- Interactive map of Beaker & Flask

Restaurant information
- Established: June 2009
- Closed: June 2013
- Owner: Kevin Ludwig
- Chef: Benjamin Bettinger (2009–2012); Anthony Walton (2012–2013);
- Location: 727 Southeast Washington Street, Portland, Multnomah, Oregon, 97214, United States
- Coordinates: 45°31′08″N 122°39′28″W﻿ / ﻿45.5188°N 122.6579°W

= Beaker & Flask =

Defunct bar and restaurant in Portland, Oregon, U.S.

Beaker & Flask was a bar and restaurant in Portland, Oregon.

== Description ==
The bar and restaurant Beaker & Flask operated near the intersection of Sandy Boulevard and Washington Street in southeast Portland's Buckman neighborhood. Food & Wine called Beaker & Flask a "cocktail-driven restaurant", and Fodor's said the "chic" bar served "sophisticated" drinks. It had a green interior and a horseshoe-shaped bar.

== History ==
Beaker & Flask opened in June 2009. Kevin Ludwig was the owner. Benjamin Bettinger was an executive chef at Beaker & Flas, until 2012. He was succeeded by Anthony Walton, who left in 2013. Brandon Wise and Dave Shenaut also worked at the establishment.

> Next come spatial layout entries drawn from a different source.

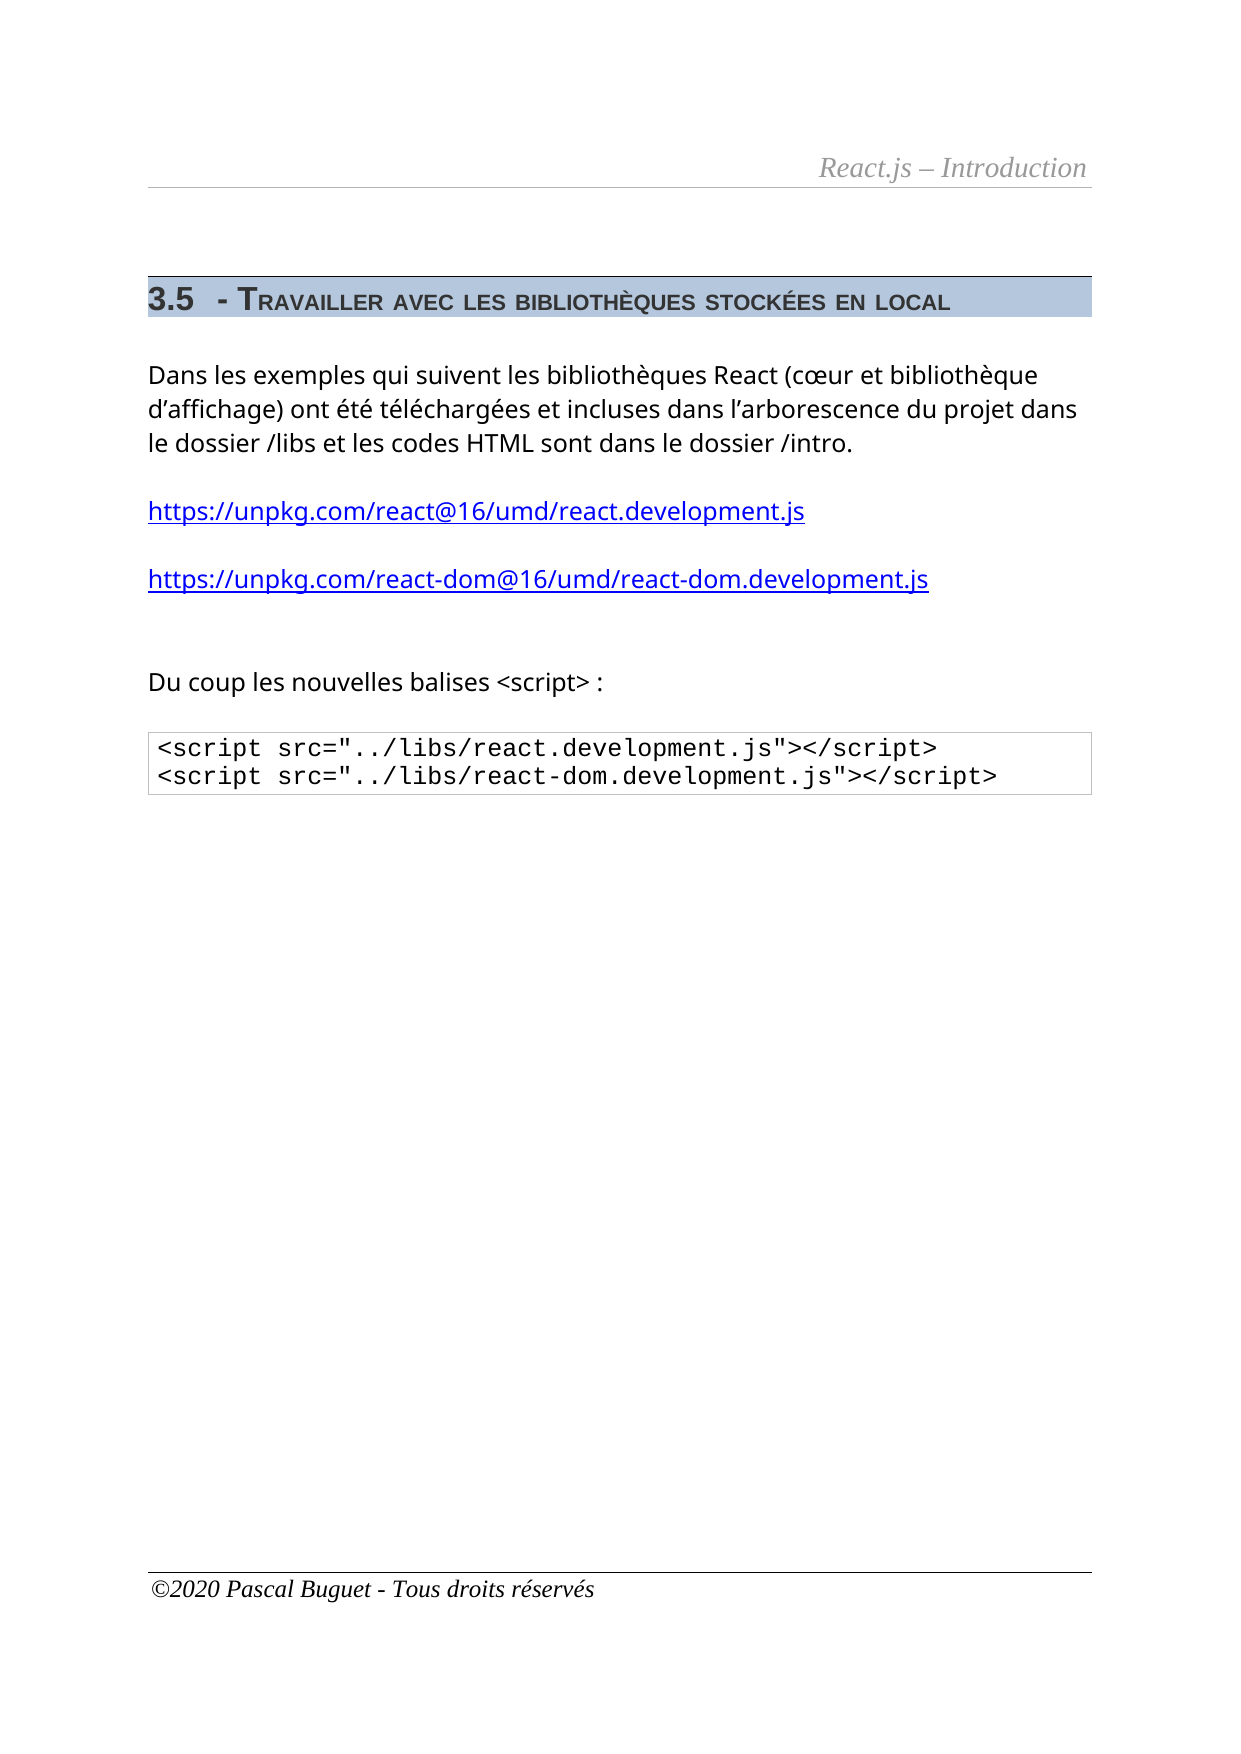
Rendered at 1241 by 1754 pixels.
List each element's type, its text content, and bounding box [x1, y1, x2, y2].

text Dans les exemples qui suivent les bibliothèques React (cœur et bibliothèque d’affichage) ont été téléchargées et incluses dans l’arborescence du projet dans le dossier /libs et les codes HTML sont dans le dossier /intro. [148, 358, 1092, 460]
text https://unpkg.com/react@16/umd/react.development.js [148, 494, 1092, 528]
text Du coup les nouvelles balises <script> : [148, 664, 1092, 698]
text <script src="../libs/react.development.js"></script> [149, 733, 1091, 761]
subtitle - Travailler avec les bibliothèques stockées en local [148, 277, 1092, 317]
text https://unpkg.com/react-dom@16/umd/react-dom.development.js [148, 562, 1092, 596]
text <script src="../libs/react-dom.development.js"></script> [149, 761, 1091, 794]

Beaker & Flask launched an outdoor summer barbecue series in 2011. The restaurant closed permanently in June 2013. Taqueria Nueve later operated in the space previously occupied by Beaker & Flask.

== Reception ==
Beaker & Flask was Willamette Weeks Restaurant of the Year in 2009. In 2009, Mike Thelin of Portland Monthly said the bar "is confident and comfortable enough to already feel like a Portland classic".